Northeast Pie Company, a business that started in Rochester, NH in 2015, has now taken spot in the Conant Hall Courtyard, near the Spaulding Life Sciences Building – the same place that used to be occupied by the Higher Grounds coffee cart until fall 2018. Northeast Pie Company had a soft opening on Friday, Sept. 6, and the official opening was on Monday.  

The main dish Northeast Pie Company serves is in their name: pies, just at a smaller size. They serve dessert pies, such as classic apple pie and also entrée-style pie: pies for breakfast and for lunch, with their filling reflecting entrees one would expect a breakfast or lunch: bacon, egg and cheese pie for breakfast or pulled pork pie for lunch.   

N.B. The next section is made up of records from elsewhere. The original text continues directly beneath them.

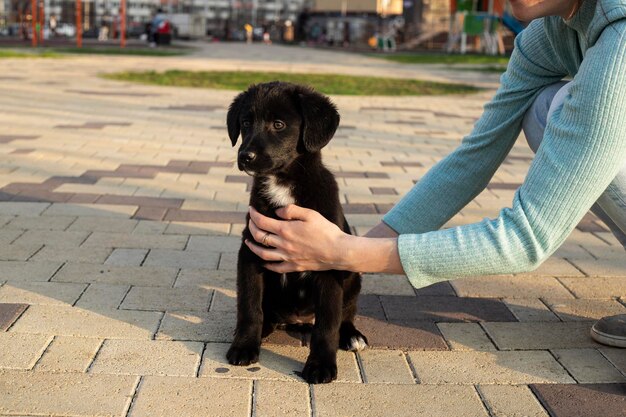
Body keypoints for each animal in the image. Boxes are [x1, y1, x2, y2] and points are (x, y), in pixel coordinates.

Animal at [224, 81, 366, 384]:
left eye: (278, 124)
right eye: (245, 123)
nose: (245, 157)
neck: (283, 184)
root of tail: (299, 319)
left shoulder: (328, 264)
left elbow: (327, 325)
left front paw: (321, 365)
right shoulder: (250, 252)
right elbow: (249, 307)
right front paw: (244, 344)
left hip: (352, 275)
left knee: (345, 314)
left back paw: (351, 335)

The owner, Michael D’Amico, said that the idea for pies as a business model came from causal pie making.  

“[We] started making them for fun and they got really really good, and no one has them,” D’Amico said.  

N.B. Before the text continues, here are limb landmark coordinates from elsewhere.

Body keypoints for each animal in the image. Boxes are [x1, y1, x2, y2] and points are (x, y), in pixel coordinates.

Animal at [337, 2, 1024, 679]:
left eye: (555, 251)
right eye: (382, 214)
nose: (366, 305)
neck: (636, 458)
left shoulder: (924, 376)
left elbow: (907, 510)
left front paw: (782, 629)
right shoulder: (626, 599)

Northeast Pie Company’s former location, also as a food truck, was open five to six days a week, serving a significant following of customers and offering frozen orders, D’Amico said. Before bringing the truck to campus, he was planning on turning it into a brick and mortar store to keep up with the demand, but in preparation for this store, he closed the food truck for the 2018 season once he saw the opportunity to bring Northeast Pie Company to UNH. 

The “bid [for the location] went out in October,” he said, and since securing the location, he has had to work on the necessary permits to run a food truck on campus.  

The hallmark of Northeast Pie Company, D’Amico said, is that “everything is from scratch.” No component of the food is processed. This includes the pie dough, but also other items on the food truck’s menu: such as the hot chocolate, granola bars, and even the flavoring for iced coffee and lattes—there are no pre-made syrups. 

D’Amico also gets ingredients from Three River Farmers Alliance, an online marketplace that sells products grown by local farms. He does not use pre-cut or frozen ingredients. 

  “There’s a lot of time that goes into each one [of the pies].” He said. He arrives on campus at 5 a.m. to begin preparing for the day. “We don’t serve anything that we wouldn’t eat.” 

The menu depends on the rotation of pies for the week. Each week will feature three to four types of lunch pies, with at least one being gluten free and another vegetarian. This is to “appeal to everyone…so everyone [can] eat.” A couple pies may be menu fixtures, such as pulled pork pies, because of their popularity. 

When asked last Friday about any anticipatory feelings for the official opening, D’Amico said, “It’s exciting and it’s scary and it’s exhausting, but at the end of the day I love it. If I wasn’t tired and overworked the demand wouldn’t be there.” 

Northeast Pie Company will be open Monday through Friday from 7 a.m. to 2 or 3 p.m. D’Amico is hiring students to work in the food truck and interested students should contact him.